Foreign carmakers reaping ad rewards

Sep 10, 2001  •  Post A Comment

Automakers that cut back their ad-spending levels in the first half of the year have seen their sales decrease, while those that held the line or increased spending have benefited by selling more vehicles.
That is the bottom-line data offered by the Television Bureau of Advertising to support the truism about the competitive benefits of increasing ad spending during an economic downturn.
The comparative analysis of recent automotive spending and unit sales figures for more than a dozen domestic and foreign automakers is based on the most recent Competitive Media Reporting data, as analyzed by the TVB, which has seen many of its local-station members’ revenues from the all-important automotive category drop precipitously because of spending cutbacks by the Big 3 auto manufacturers (General Motors, Ford and DaimlerChrysler) in the current economic downturn.
“The pullback by the [Big 3] this year has really been tough for us,” said Christopher Rohrs, president, TVB. “We knew we wouldn’t have political advertising this year, and we knew that we wouldn’t have an Olympics this year, but we did not expect the domestic auto pullback.”
Spot TV ad spending by the Big 3 automakers for January through May 2001, compared with the same period last year, was down a whopping 24.9 percent, according to the CMR data, from $987.5 million in 2000 to just $741.3 million in 2001.
Spot TV ad spending for the same periods by 10 foreign auto manufacturers, among them the big Japanese and German car companies, went from more than $593 million in the first five months of 2000 down to $569.4 million in 2001, a relatively modest 4 percent drop.
When all forms of advertising are factored in, the Big 3 are down 14.2 percent for the period, while “all others,” i.e., the foreign manufacturers, are up 4.6 percent, according to the TVB. The Big 3 have “cut back across the board, including spot,” Mr. Rohrs said.
In terms of the Big 3’s “spending advantage” over their foreign competitors-the amount by which the Big 3 outspent them-that’s down by 40 percent overall (from more than $1.4 billion in the 2000 period to about $861 million in the same period this year) and down by 56 percent for spot (from more than $384.4 million to about $171.8 million).
The result of the Big 3 cutbacks, according to the TVB, is that their unit sales advantage over their aggregate competition is down 21 percent for the period, from more than 3 million more autos sold in January through May 2000 to fewer than 2.5 million more sold for the same period this year.
Meanwhile, the eight foreign manufacturers who held or increased their overall ad spending during the period this year grew market share. They are, according to the TVB, BMW (1 percent to 1.2 percent share of the market), Honda (6.3 percent to 6.9 percent), Hyundai (1.3 percent to 1.9 percent), Isuzu (0.5 percent to 0.6 percent ), Kia (0.8 percent to 1.1. percent), Mazda (1.3 percent to 1.6 percent), Toyota (9.1 percent to 10 percent) and Volkswagen (steady at 2.4 percent).

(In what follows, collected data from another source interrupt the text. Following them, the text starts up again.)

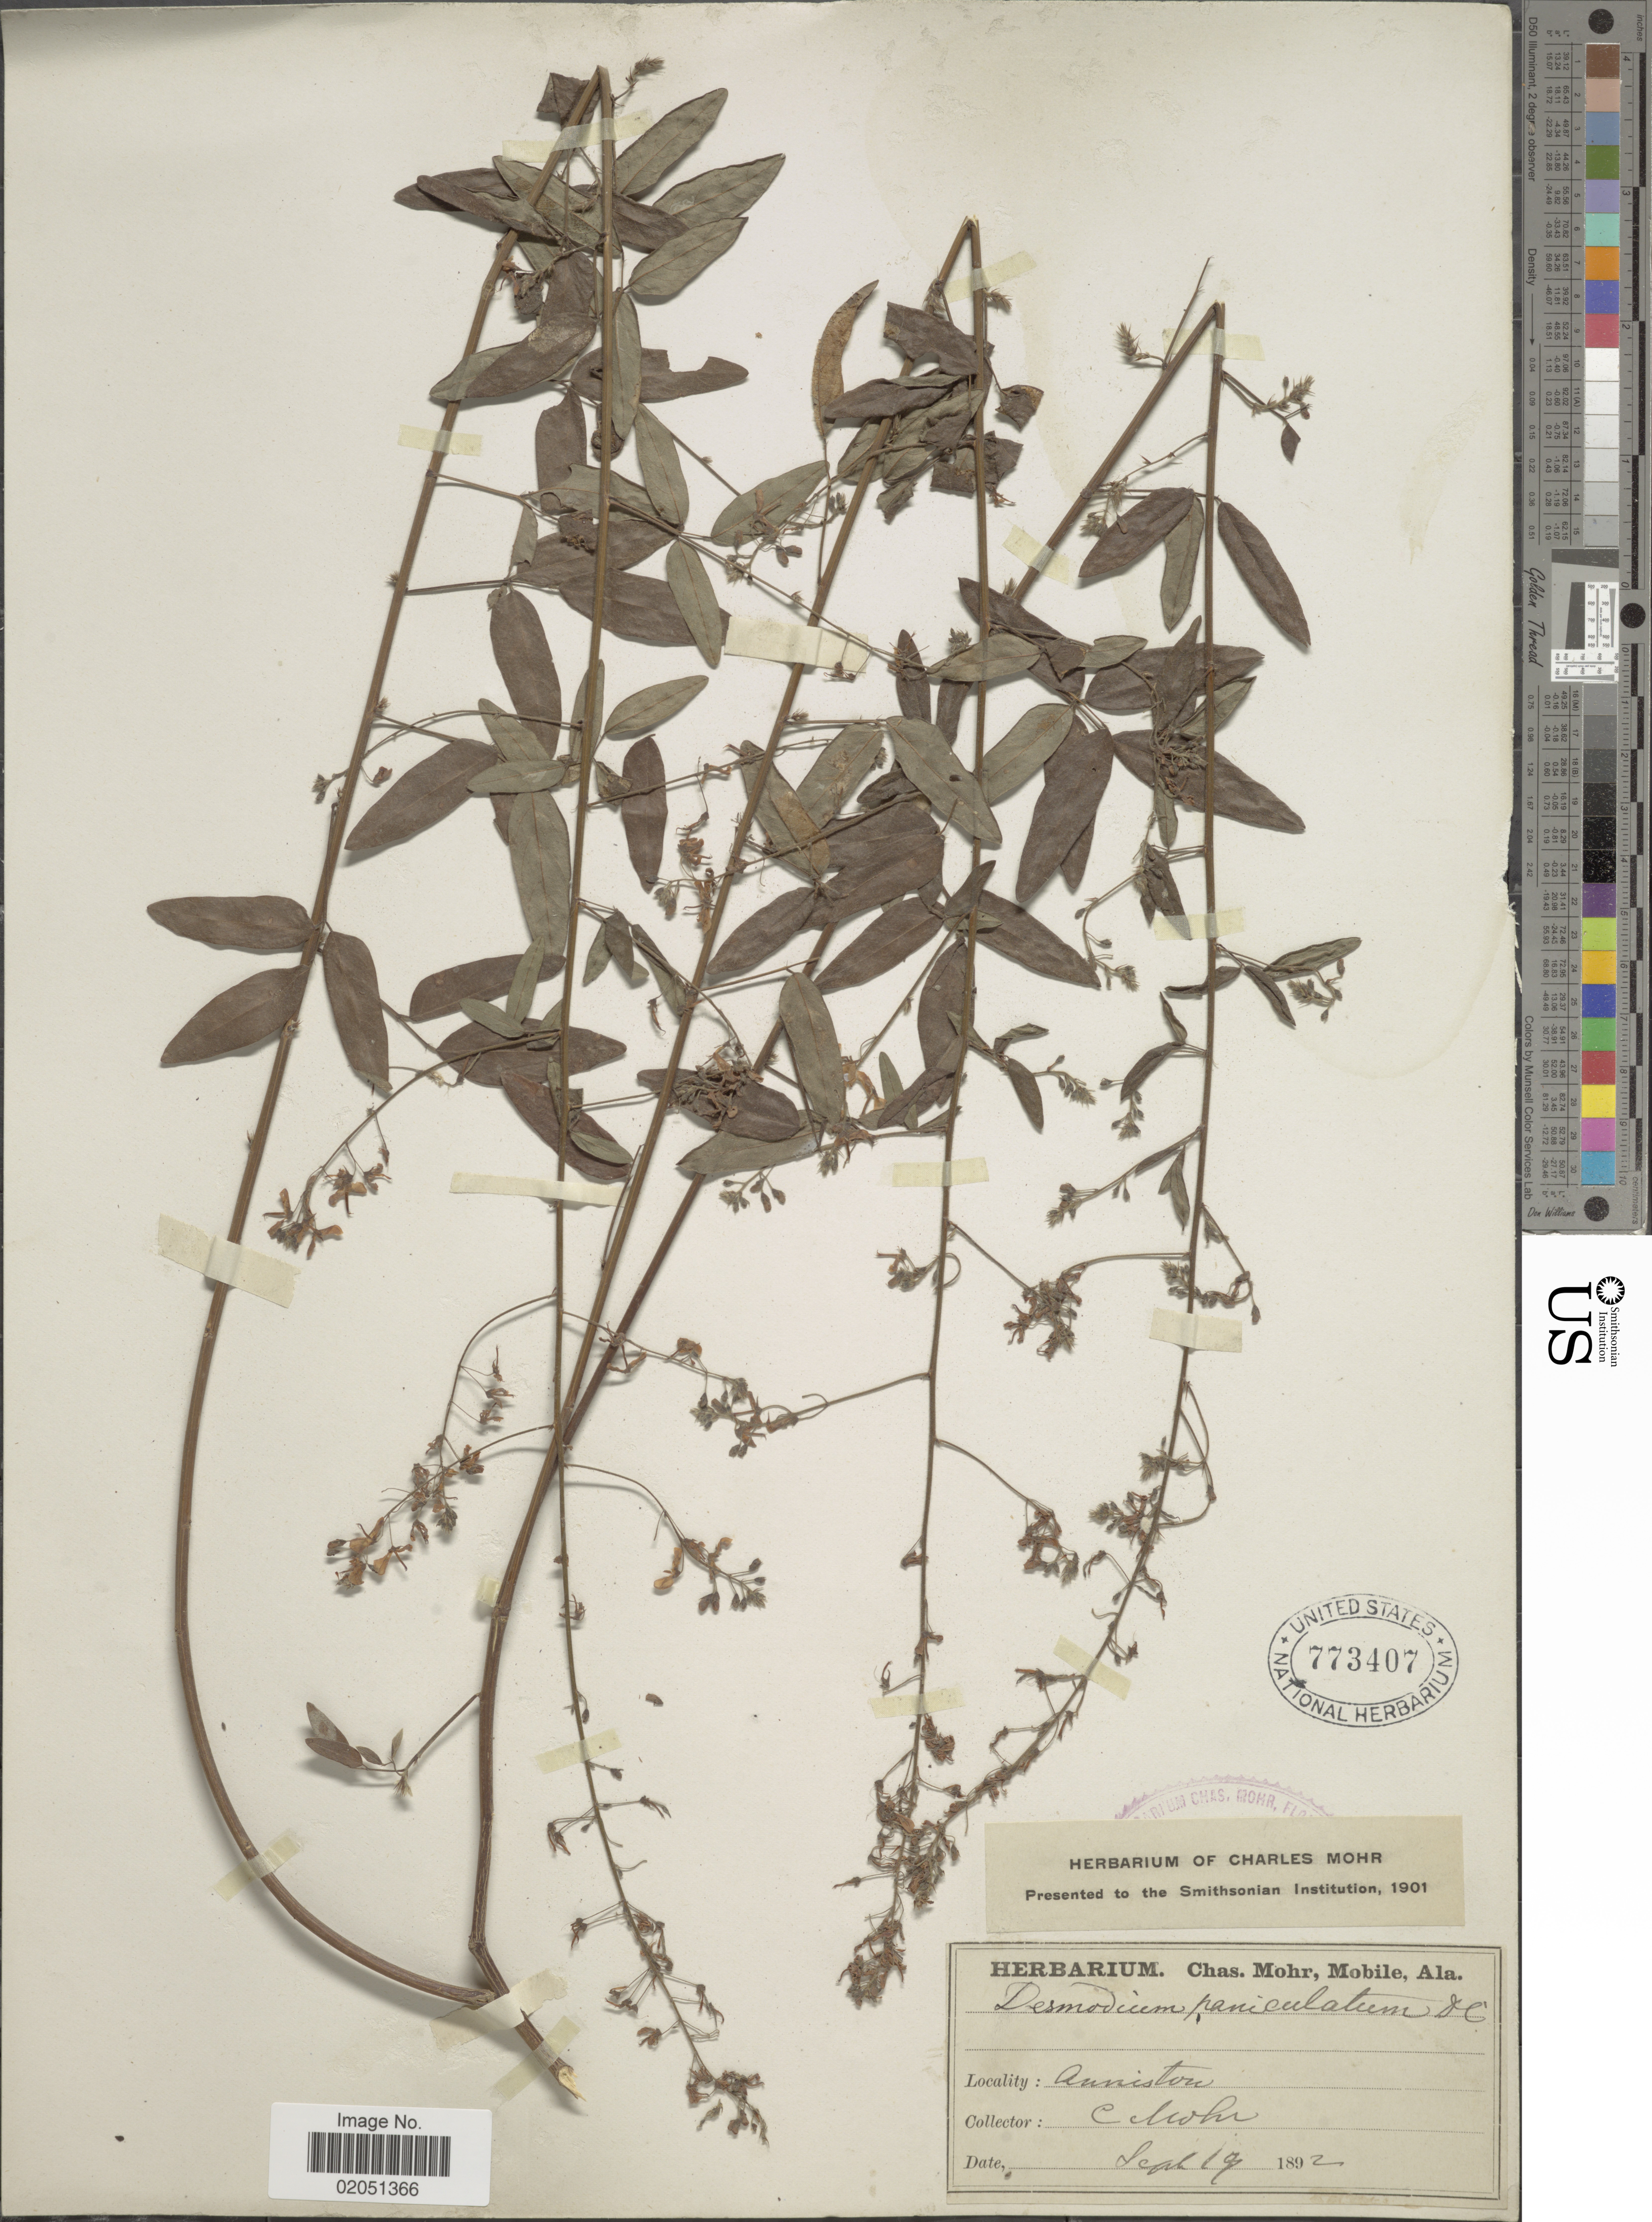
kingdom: Plantae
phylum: Tracheophyta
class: Magnoliopsida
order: Fabales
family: Fabaceae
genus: Desmodium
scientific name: Desmodium paniculatum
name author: (L.) DC.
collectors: C. T. Mohr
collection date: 1892-09-19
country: United States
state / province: Alabama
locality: Anniston.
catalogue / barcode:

It was, said Mr. Rohrs, who presented the data to his board of directors last week, “more of an airtight correlation than I expected.”
The Big 3 are “paying an immediate price for giving up their share-of-voice advantage,” Mr. Rohrs said, “but even more unsettling for them would be the down-the-road impact.”
Part of the reason for that pullback is that “all three of the Big 3 have undergone changes in their top-level marketing leadership … in the last six months,” Mr. Rohrs said. “All three of them have gotten a new marketing and advertising leader, and that’s not been great timing for them.”
On the other hand, the Japanese manufacturers in particular “get the competitive opportunity that exists here,” Mr. Rohrs said. “They have a very clear, focused strategic plan … a national branding overlay [combined] with a very powerful market-by-market thrust which is largely led by local TV.”
According to CMR, a Taylor Nelson Sofres company, most of the top 10 national advertisers slashed their overall budgets for the first half of 2001 (measured through June), compared with the first of half of 2000. For example, General Motors, the biggest advertising spender, was down 23.5 percent, from $1.4 billion to $1.1 billion.